*Problem*:
Pictures excluded, please transcribe exactly the lines from the one with "of the data" through the end of the records below, and nothing more.

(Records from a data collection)
----------------------------------------

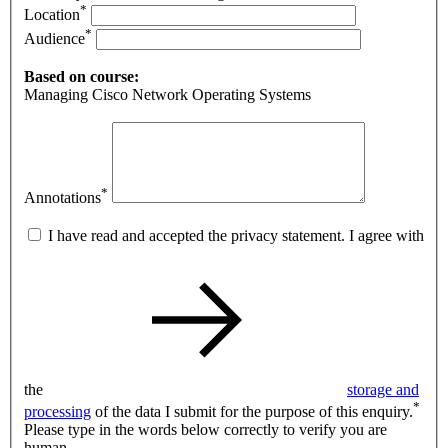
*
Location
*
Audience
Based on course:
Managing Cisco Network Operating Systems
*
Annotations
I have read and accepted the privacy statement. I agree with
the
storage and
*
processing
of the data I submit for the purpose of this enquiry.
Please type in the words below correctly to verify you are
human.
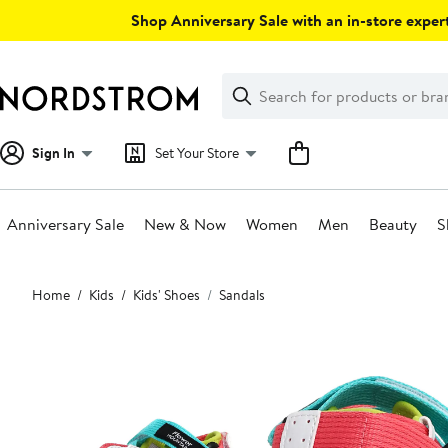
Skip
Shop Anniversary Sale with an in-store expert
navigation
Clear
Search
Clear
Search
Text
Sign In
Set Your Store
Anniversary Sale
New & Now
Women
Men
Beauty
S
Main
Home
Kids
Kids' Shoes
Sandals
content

----------------------------------------

*Exercise solution*:
of the data I submit for the purpose of this enquiry.
Please type in the words below correctly to verify you are
human.
Skip
Shop Anniversary Sale with an in-store expert
navigation
Clear
Search
Clear
Search
Text
Sign In
Set Your Store
Anniversary Sale
New & Now
Women
Men
Beauty
S
Main
Home
Kids
Kids' Shoes
Sandals
content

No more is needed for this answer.